Die Führung durch das Museum, die die beiden Zusatzkurse von Herrn Breuer und Frau Ölke gemeinsam besuchten, glich aufgrund der Fülle des Ausgestellten einer Tour de Force. Da war es gut, dass es bereits einiges Wissen gab, an das die Schüler anknüpfen konnten: „Ha, da ist ja die Karte mit den Besatzungszonen, die wir neulich besprochen haben!“ „Wo ist denn dieses Foto von dem Grenzsoldaten, der über den Stacheldraht springt – kann doch nicht sein, dass das hier nicht ist!“ Das ikonographische Foto vom 13. August 1961 hängt natürlich um die Ecke. „Ist der Panzer echt?“ Es geht um einen der Panzer, die am 17. Juni 1953 von den Sowjets eingesetzt wurden, um den Aufstand in der damaligen DDR niederzuschlagen. Und nein, hier handelt es sich im Gegensatz zu vielen anderen Ausstellungsstücken nicht um ein Original, sondern um eine Replik, denn das Original hätte wohl mit seinem Gewicht die Zwischendecke im Museum zum Einsturz gebracht.

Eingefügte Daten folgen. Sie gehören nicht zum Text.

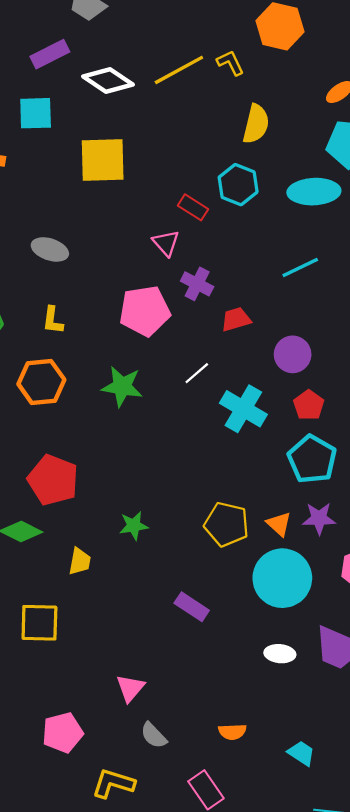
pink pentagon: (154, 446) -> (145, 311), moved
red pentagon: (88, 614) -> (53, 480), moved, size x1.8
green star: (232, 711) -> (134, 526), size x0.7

Geschichte lebendig und ohne Klausurdruck – diese Möglichkeit bietet der Zusatzkurs. Da wird die Chance genutzt, geschichtliche Grundbildung nachzuholen oder zu vertiefen, das Geschichtsbewusstsein stärker auszuprägen, schließlich will man als Abiturient ja nicht blind ins Erwachsenenleben starten. Ein Vorteil dieses Unterrichts in der Q2: Die Schülerinnen und Schüler haben nun meist den entsprechenden Horizont, um komplexe Themen und Texte zügig zu erfassen, Verknüpfungen mit Gegenwartssituationen können oft mühelos hergestellt werden, das Interesse ist in jedem Fall vorhanden. „Waaas, guck mal, die APO bildete sich, weil die auch damals schon genervt von der ewigen Groko waren!“

Auch Projektarbeit ist aufgrund der freieren Rahmenbedingungen gut möglich, so wurden etwa im Kurs von Frau Ölke ausgehend von den städtischen „Stolpersteinen“ nicht nur Schicksale verfolgter und deportierter Bochumer Juden nachvollzogen, sondern es wurde auch kontrovers über den Sinn und die Grenzen der deutschlandweiten „Stolpersteine“ als Form des NS-Gedenkens diskutiert. Im Kurs von Herrn Breuer widmen sich die Schülerinnen und Schüler aktuell ebenfalls der Bochumer Stadtgeschichte. Zu wichtigen Personen, Ereignissen oder historisch relevanten Orten wird recherchiert und die Ergebnisse in kleinen Videos erklärt. Warum steht im Bermudadreieck eine Bronzestatue? Welche Rolle spielte der alte Nordbahnhof bei der Deportation jüdischer Bewohner Bochums? Welche Geschichte haben die Skulpturen im Eingang der U-Bahn unter der Drehscheibe? Wie hat sich der eigene Stadtteil entwickelt? Dabei verknüpfen die Schülerinnen und Schüler die Überblicksinformationen über die Geschichte aus dem ersten Halbjahr mit dem konkreten Befund vor Ort.

Zurück zum Würfelspiel: „Drei – Mauerfall und Wiedervereinigung. Bitte erklären!“ Dass hiermit auf jeden Fall nur das Ende des Spiels, keinesfalls jedoch das Ende der Geschichte eingeleitet wird, ist am Ende wohl allen Schülerinnen und Schülern klar.